A new home is the dream of every middle class person. Between the periods 2004 – 2012, the real estate boom appeared in India and a lot of money was invested in this market. The economy was booming, with increased employment in Tier 1 and Tier 2 cities, resulting in an affordable price. The developers easily found investors and were able to self-finance projects. The startup of software, IT and other multinational enterprises required rapid construction and commercial real estate development. With each passing year, these developments translated into higher prices. As a result, unsold properties (under construction) attracted a higher price and deferred sales became the norm. With funding readily available from investors and unorganized sources, cash flow was not an issue.

Price correction and regulation

As of 2013, ever-increasing prices meant a lack of affordability for customers. Sales slowed down and consequently new launches. As projects started to be delayed – firstly due to lack of approvals (real estate projects in India take a long time to complete due to a complicated regulatory mechanism and this resulted in a lack of consumer confidence ) and secondly due to the decrease in investor funding (as customers found it unaffordable to buy a home), cash flow issues came to the fore. This was exacerbated by the introduction of the RERA law in 2016 with the flight to quality. The segment faced regulations that made financing more difficult. The stock of unsold real estate assets started to increase and therefore suffered price corrections, creating a vicious cycle.

The importance of cash flow after the pandemic

It is not uncommon for real estate developers to find themselves in a cash flow crisis. However, India’s real estate sector, which was already experiencing a prolonged downturn, hit a new low last year due to the pandemic, causing project launches and sales to halt temporarily.
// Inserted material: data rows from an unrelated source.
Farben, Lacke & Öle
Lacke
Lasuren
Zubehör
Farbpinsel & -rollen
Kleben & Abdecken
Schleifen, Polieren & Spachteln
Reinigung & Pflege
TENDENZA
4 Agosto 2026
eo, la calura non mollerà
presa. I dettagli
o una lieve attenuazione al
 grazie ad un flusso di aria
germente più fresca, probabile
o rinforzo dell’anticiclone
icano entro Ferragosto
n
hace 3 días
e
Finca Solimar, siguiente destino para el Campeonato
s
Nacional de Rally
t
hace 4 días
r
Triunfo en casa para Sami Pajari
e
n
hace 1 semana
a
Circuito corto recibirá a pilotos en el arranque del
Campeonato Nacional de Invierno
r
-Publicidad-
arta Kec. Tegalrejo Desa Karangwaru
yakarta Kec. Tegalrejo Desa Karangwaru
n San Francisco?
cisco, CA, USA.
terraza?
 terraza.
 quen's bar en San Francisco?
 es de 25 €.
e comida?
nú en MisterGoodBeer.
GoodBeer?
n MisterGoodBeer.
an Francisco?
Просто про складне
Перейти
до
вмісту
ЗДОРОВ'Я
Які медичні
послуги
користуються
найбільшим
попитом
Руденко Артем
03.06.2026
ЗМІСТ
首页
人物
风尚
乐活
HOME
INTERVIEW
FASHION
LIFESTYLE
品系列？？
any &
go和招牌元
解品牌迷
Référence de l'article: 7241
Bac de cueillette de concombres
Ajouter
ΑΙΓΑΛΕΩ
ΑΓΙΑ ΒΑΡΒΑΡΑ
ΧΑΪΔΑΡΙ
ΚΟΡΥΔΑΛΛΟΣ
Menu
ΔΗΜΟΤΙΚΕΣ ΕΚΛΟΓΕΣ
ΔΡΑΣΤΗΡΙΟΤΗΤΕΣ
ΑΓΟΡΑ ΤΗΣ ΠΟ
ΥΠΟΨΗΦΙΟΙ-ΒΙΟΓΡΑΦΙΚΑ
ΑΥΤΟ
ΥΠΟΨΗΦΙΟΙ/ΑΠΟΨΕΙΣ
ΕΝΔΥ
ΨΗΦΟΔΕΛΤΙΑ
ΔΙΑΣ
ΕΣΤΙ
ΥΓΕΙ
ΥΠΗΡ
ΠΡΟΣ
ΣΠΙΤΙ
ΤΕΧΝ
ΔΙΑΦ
To ensure recovery, cash flow management for real estate projects is very crucial. To ensure good cash flow management, developers should work on the following parameters when planning their project:

1. A project management plan highlighting the project scope, timelines and associated costs for each phase for effective cash flow management should be prepared. Most of the projects are commercially viable. However, as the deadlines get out of hand, escalating project costs and liquidity begin to affect profitability.

2. A sound financial plan with both equity investments from outside investors and debt financing is essential. Historically, unorganized financing and sales to clients have been the main sources of capital. To ensure proper execution, equity and debt capital have become important.

3. Properties must be valued correctly for their target consumer. In order to make the project attractive to the client, the developer can either sell at a low price to generate volumes or add good features and equipment (relevant to the target segment) to create a good value proposition. You have to create value for the customer. In addition, it is important to build trust with the consumer through effective communication.

4. Make sure the right experience is delivered through the distribution channels. Use reliable real estate advice to support sales. Right-priced sales can help developers comfortably manage their cash flow needs instead of relying solely on debt financing without adequate sales.
For real estate developers, the COVID-19 outbreak has created challenges and pressures alongside the economic downturn, but it also brings opportunities and changes. If managed properly and with foresight, a balanced cash flow can help recovery and bring stability to the industry. The real estate industry is emerging from a long period of slow growth and falling prices. For gamers who will focus on cash flow management, customer experience, and trust, only the sky will be the limit.